**Text section**.
----
Darragh Company v. Goodman

Decision Date26 June 1916
Docket Number92
Citation187 S.W. 673,124 Ark. 532
PartiesDARRAGH COMPANY v. GOODMAN
CourtArkansas Supreme Court

Appeal from Grant Chancery Court; Jethro P. Henderson, Chancellor reversed.

STATEMENT BY THE COURT.

These appeals involve the correctness of the decrees of the Pulaski and Grant Chancery Courts, the one requiring the receiver of an insolvent bank to pay from the moneys on hand at the time of its failure the full amount of certain drafts collected by it shortly before its failure to the drawer bank, to the exclusion of the general creditors, and the other denying the drawer of the draft such right to the payment of the amount collected out of the cash assets of the defunct bank, and have been consolidated for hearing.

It appears from the agreed statement of facts that the First National Bank of Atchison, Kansas, sent drafts with bills of lading attached on F. J. Darragh Company of Little Rock, to the State National Bank for collection. This bank, of which the Darragh company were customers, presented the drafts on June 15, 1914, and they were paid by said company's check on the collecting bank which charged the checks against the account of the payer and sent its draft on the National Bank of Commerce of St. Louis to cover the collection. Immediately upon receipt of the exchange, the Kansas bank forwarded it to St. Louis for collection, but before it reached there the State National Bank had suspended business and payment of the draft was refused by the St. Louis bank because of the failure of the drawer.
----
**Exercise set**.
**a)** According to the Darragh Company v. Goodman opinion, on what date did the State National Bank present the drafts?
**b)** Carry on the Darragh Company v. Goodman opinion from its last sentence.
The records that follow were taken from a separate source.

Collected data entries
----
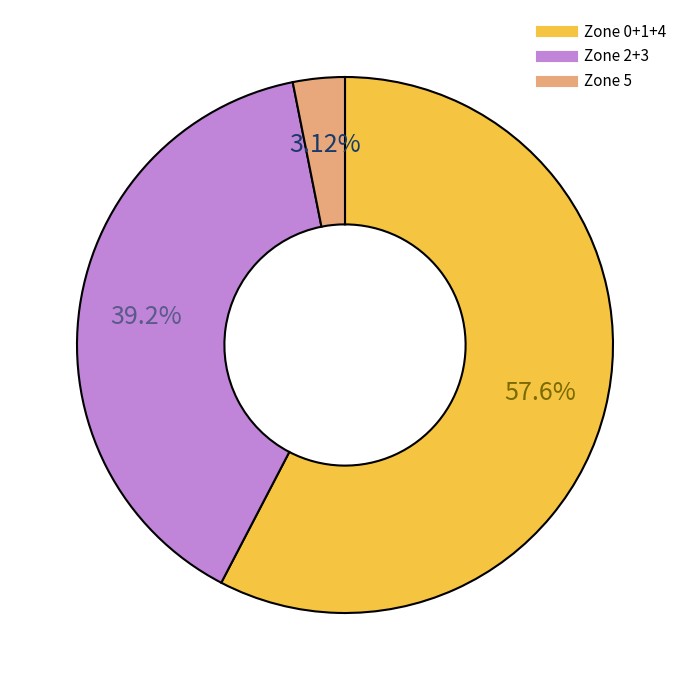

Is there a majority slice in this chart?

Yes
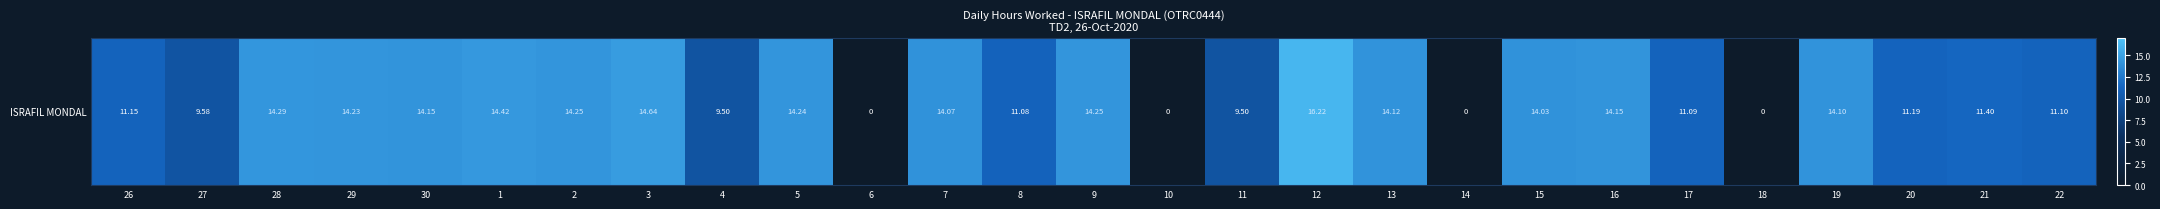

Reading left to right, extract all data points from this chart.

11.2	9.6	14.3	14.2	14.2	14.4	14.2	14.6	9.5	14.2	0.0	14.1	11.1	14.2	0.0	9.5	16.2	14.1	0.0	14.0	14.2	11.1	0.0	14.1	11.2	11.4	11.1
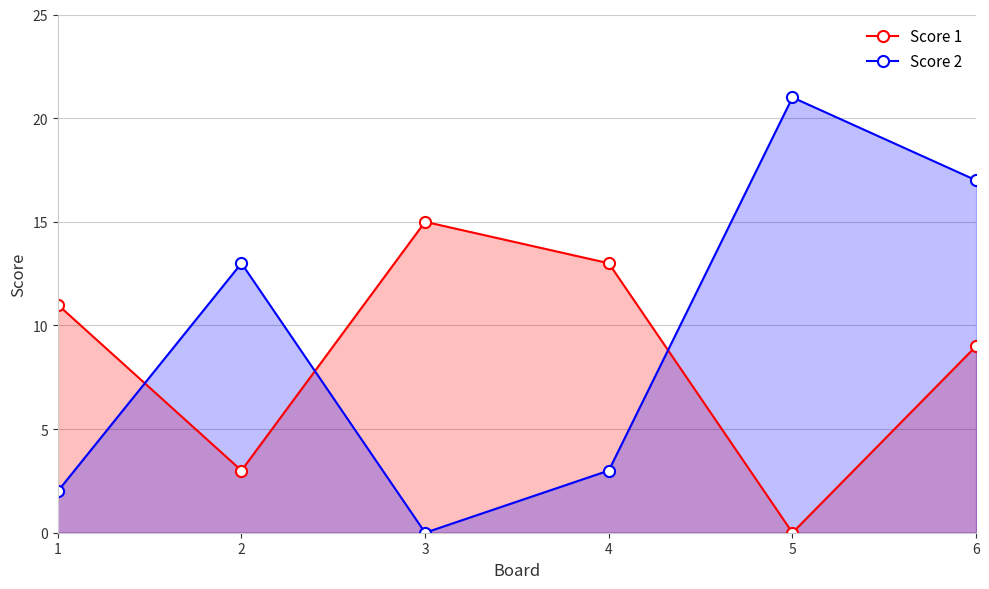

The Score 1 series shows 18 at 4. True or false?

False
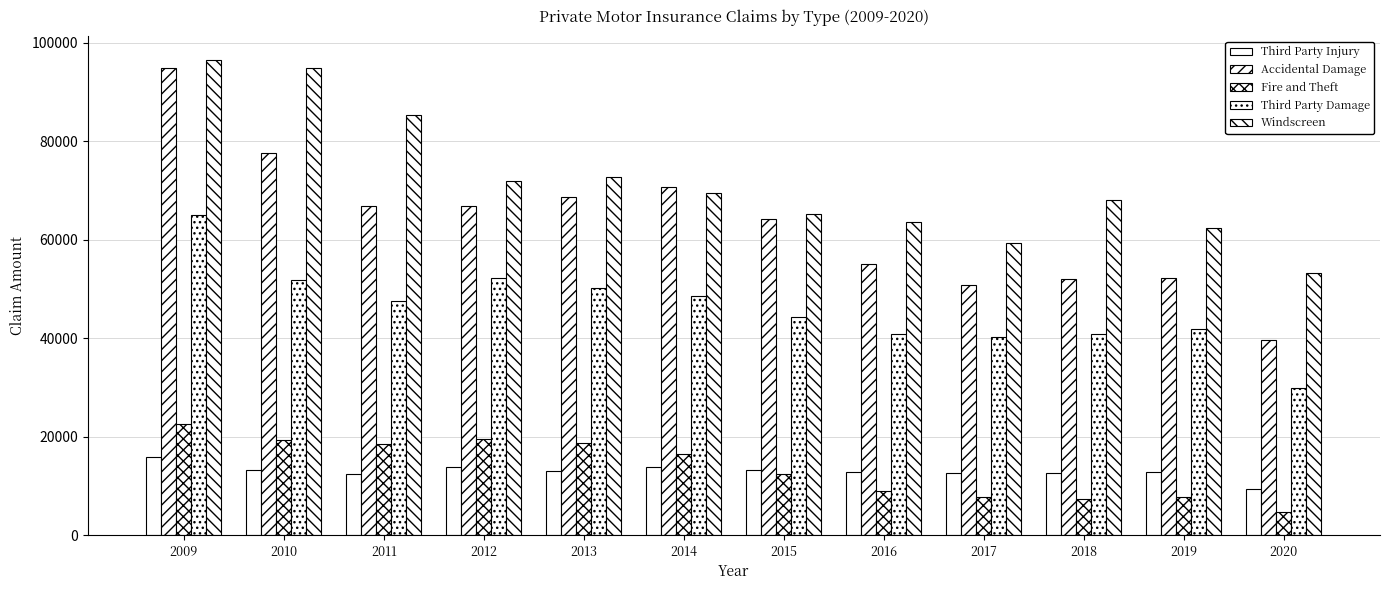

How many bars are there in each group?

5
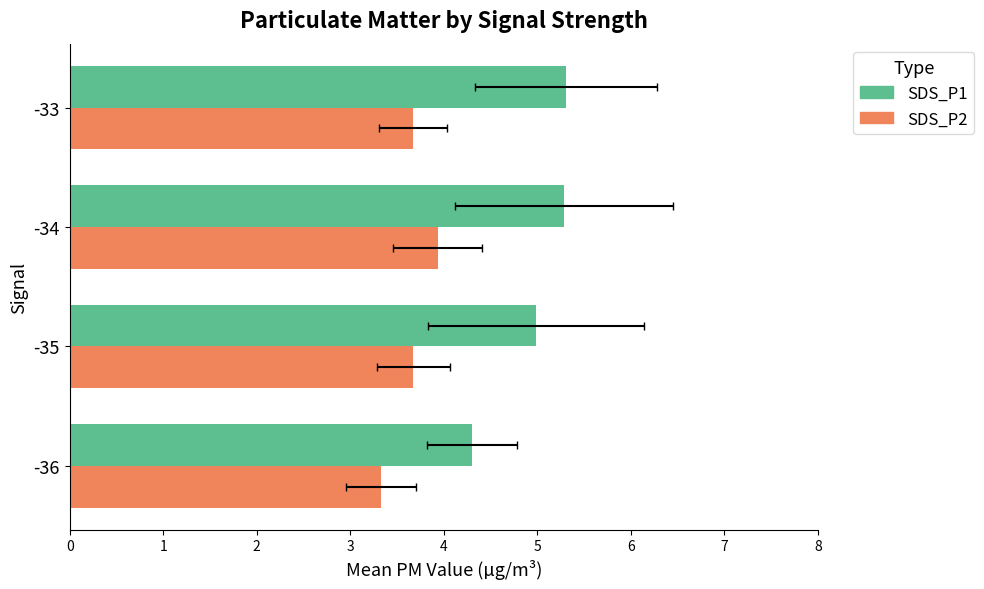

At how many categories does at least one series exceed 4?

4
----
**Written responses**.
**a)** June 15, 1914.

**b)**
During the day and at the close of business of said June 15, 1914 the State National Bank had on hand the sum of $ 32,429.54 in cash. When it closed its doors on June 19, it had cash on hand only to the amount of $ 7,052.77, which went into the hands of the receiver, who took charge of the assets of the bank. Said sum was the lowest amount of cash the defunct bank had on hand at any time after the collection of the drafts. It continued business regularly to the time of closing its doors on June 19, 1914.

The court held the collection constituted a trust fund and ordered it paid out of the cash going into the hands of the receiver to the exclusion of the general creditors of the bank.

In No 4200, the Darragh company of Little Rock, on June 8, 1915 sent its draft on M. A. Davis of Leola, Ark., to the Bank of Leola for collection, with the direction contained in its circular letter, "Please collect this item for us on arrival of goods and remit proceeds in Little Rock exchange with your usual promptness."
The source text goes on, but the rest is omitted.